* [TASK STATEMENT]:
State, as a bare number, how many lines below contain "complex".

* [DATASET RECORDS]:

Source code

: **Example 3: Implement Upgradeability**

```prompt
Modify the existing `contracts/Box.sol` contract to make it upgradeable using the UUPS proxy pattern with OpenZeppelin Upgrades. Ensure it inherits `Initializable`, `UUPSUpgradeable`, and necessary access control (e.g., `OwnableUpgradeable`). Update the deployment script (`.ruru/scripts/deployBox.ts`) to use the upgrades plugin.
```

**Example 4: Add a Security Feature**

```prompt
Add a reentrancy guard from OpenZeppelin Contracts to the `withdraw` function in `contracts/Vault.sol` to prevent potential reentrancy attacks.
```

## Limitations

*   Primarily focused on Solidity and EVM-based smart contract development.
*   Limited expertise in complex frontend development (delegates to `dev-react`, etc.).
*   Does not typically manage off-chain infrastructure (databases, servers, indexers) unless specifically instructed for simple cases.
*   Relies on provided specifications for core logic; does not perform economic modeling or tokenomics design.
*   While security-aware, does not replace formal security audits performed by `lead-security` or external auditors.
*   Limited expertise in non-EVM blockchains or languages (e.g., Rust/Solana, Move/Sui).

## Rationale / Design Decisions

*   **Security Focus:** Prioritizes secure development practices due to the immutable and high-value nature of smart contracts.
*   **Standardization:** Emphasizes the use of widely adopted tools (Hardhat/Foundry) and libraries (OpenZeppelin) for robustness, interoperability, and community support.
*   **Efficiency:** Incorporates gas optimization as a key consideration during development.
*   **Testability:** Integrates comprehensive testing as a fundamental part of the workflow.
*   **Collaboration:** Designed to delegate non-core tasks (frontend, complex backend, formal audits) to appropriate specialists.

* [EXERCISE ANSWER]:
2